Affected Versions: All CDH 5 versions.

Cloudera Bug: CDH-54615

Fixed in Versions: No fix is planned. Recommend upgrading from Ubuntu 12.04

Workaround:
  1. Log on to Cloudera Manager and go to Hue > Configuration.
  2. Search for and set Hue Service Advanced Configuration Snippet (Safety Valve) for hue_safety_valve.ini: 
    PYTHONPATH=/opt/cloudera/parcels/CDH/lib/hue/build/env/lib/python2.7/site-packages
  3. Click Save Changes and restart Hue.

Hue Load Balancer with TLS fails on peer Cloudera Navigator validation

The Hue load balancer may fail with TLS enabled and Apache HTTPD 2.4 or higher.

Affected Versions: CDH 5.11.0 and lower

Cloudera Bug: CDH-51352

Workaround:
  1. Log on to Cloudera Manager and go to Hue > Configuration.
  2. Search for and set Load Balancer Advanced Configuration Snippet (Safety Valve) for httpd.conf: 
    ProxyPreserveHost Off
  3. Search for and set Hue Service Advanced Configuration Snippet (Safety Valve) for hue_safety_valve.ini: 
    [desktop]
use_x_forwarded_host=true
  4. Click Save Changes and restart Hue.

HTTPD 2.4 breaks Hue high availability with SSLProxyPeerCN on

In HTTPD 2.2 and earlier versions, SSLProxyPeerCN is off. In HTTPD 2.4, SSLProxyPeerCN is turned on. This breaks Hue high availability and throws a proxy error.

Affected Versions: CDH 5.11.0 only

Workaround: Disable SSLProxyCheckPeerCN and SSLProxyCheckPeerName in httpd.conf:
  1. Log on to Cloudera Manager and go to Hue > Configuration.
  2. Search for Load Balancer Advanced Configuration Snippet (Safety Valve) for httpd.conf.
  3. Disable proxy peer checks by entering: 
    SSLProxyCheckPeerCN off
SSLProxyCheckPeerName off
  4. Click Save changes and restart Hue.

Icons Stop Rendering in IE11 Browser with HTTPS

When you use the back button in IE11 with https, some Hue graphics stop rendering. Add a load balancer to resolve.

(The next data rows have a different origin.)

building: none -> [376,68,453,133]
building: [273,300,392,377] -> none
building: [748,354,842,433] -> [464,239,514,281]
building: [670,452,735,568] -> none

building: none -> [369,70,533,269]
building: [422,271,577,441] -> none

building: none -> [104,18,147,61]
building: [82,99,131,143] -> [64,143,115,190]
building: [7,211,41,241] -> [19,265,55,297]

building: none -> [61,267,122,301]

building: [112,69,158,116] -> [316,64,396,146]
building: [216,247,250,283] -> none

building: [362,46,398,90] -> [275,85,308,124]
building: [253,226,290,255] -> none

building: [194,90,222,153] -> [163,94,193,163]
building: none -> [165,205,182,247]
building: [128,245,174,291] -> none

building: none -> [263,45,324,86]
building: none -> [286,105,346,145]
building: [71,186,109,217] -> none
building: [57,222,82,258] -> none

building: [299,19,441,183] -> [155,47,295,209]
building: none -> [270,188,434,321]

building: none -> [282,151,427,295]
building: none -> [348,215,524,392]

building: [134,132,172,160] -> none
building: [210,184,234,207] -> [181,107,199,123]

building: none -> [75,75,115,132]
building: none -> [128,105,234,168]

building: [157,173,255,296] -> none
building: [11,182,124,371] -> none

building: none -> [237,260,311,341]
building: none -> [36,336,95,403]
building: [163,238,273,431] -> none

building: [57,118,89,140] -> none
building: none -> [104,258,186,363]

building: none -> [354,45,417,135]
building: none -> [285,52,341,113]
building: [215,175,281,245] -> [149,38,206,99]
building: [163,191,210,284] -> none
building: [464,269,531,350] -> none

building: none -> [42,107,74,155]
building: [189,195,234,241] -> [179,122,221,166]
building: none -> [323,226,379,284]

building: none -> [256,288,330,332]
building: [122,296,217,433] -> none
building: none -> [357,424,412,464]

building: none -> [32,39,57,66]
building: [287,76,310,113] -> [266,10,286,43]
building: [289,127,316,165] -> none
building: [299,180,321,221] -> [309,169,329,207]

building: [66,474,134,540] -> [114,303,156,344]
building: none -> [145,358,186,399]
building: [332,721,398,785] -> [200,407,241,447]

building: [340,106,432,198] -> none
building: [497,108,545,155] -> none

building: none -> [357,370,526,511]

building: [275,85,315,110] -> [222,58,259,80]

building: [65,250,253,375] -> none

Affected Versions: All CDH 5.x versions.

Cloudera Bug: CDH-52950

Workaround: Add a Hue Load Balancer:

  1. Log on to Cloudera Manager and click Hue.
  2. Select Actions > Add Role Instances.
  3. Click Select hosts in the field under Load Balancer.
  4. Select a host and click OK.
  5. Check the Load Balancer box and select Actions for Selected > Start > Start.
  6. Click Save Changes and restart Hue.

Hue does not support the Spark App

Hue does not currently support the Spark application.